Le Premier ministre Abdelaziz Djerad s’est violemment attaqué à son prédécesseur Noureddine Bedoui, l’accusant d’avoir voulu « semer la zizanie » à travers certaines dispositions de la loi de finances 2020. Djerrad s’est exprimé, ce mardi 11 février, devant les députés lors de la présentation du plan d’action de son gouvernement.

S’exprimant sur la proposition d’une loi de Finance complémentaire pour colmater les brèches de la loi de finance 2020 , Abdelaziz Djerrad a indiqué qu’il a proposé au président de la République « l’élaboration d’une loi de Finances complémentaire qui verra entre autres la suppression des dispositions fiscales touchant les travailleurs du Sud et les professions libérales et qui avaient pour objectif de créer la zizanie ».

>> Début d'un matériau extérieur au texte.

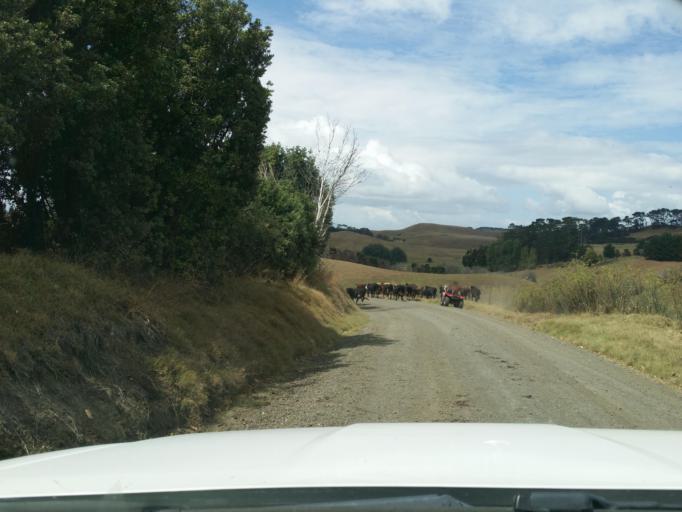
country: NZ
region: Auckland
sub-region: Auckland
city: Wellsford
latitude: -36.3379
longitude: 174.1595
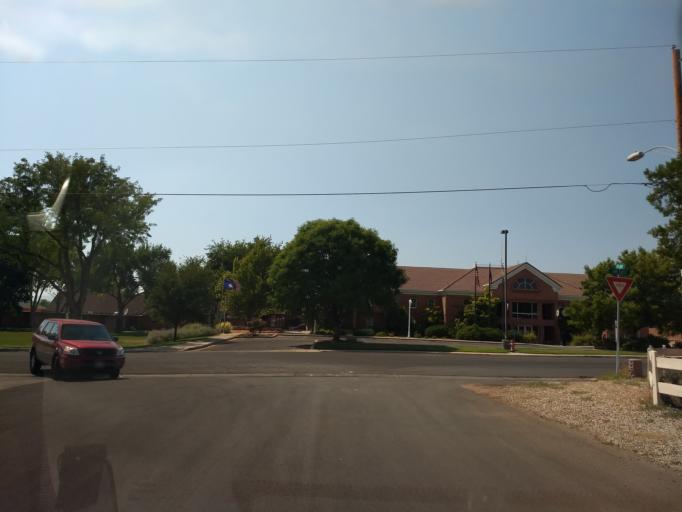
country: US
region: Utah
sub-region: Washington County
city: Washington
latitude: 37.1315
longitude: -113.5079
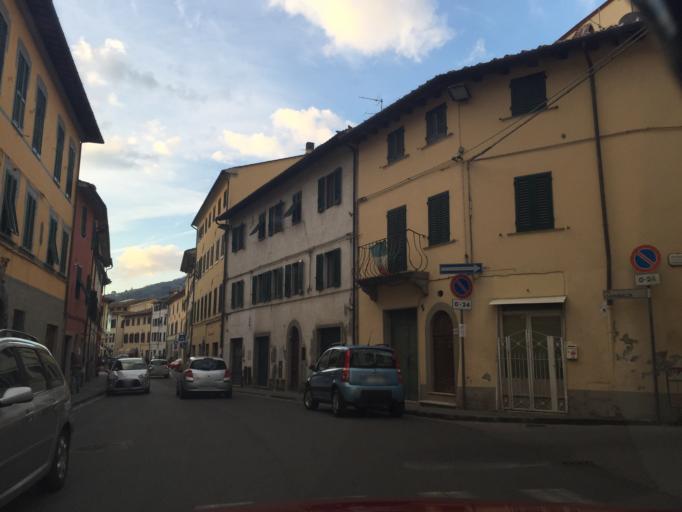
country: IT
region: Tuscany
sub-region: Provincia di Pistoia
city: Borgo a Buggiano
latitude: 43.8785
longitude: 10.7306
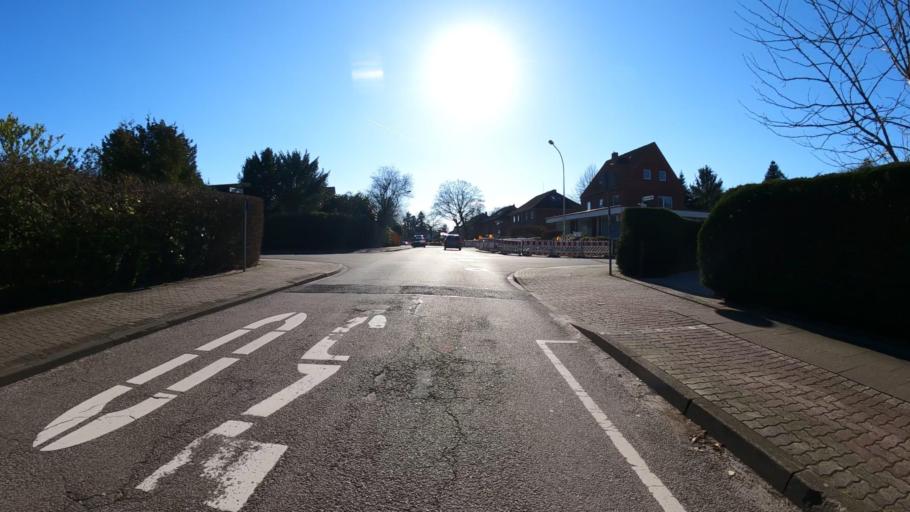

Cette déclaration lourde de sens et pleine de sous-entendus arrive dans un contexte politique très tendu, où la crise politique n’est pas encore résolue. Le Premier ministre rejoint ainsi toutes les professions qui se sont mobilisées contre cette disposition portant soumission au régime général des professions libérales, jusque-là soumises à l’impôt forfaitaire unique (IFU). Une disposition qui a fait réagir les médecins, les avocats et les notaires qui ont entrepris des actions de protestation, poussant le gouvernement actuel à annoncer son gel.

Abdelaziz Djerrad remettra-t-il en cause d’autres lois ?

Abdelaziz Djerrad compte ainsi se désengager de l’héritage du gouvernement de Noureddine Bedoui pourtant censé gérer les affaires courantes. Reste désormais à savoir si le nouveau premier ministre remettra en cause d’autres lois, dont celle sur les hydrocarbures ayant soulevé un tollé au sein de la société.

Par ailleurs, afin d’apaiser le climat social le gouvernement de Abdelaziz Djerad s’est engagé à améliorer le pouvoir d’achat des Algériens à travers la révision de la politique salariale.  Il l’a annoncé dans son plan d’action présenté devant les députés de l’Assemblée populaire nationale.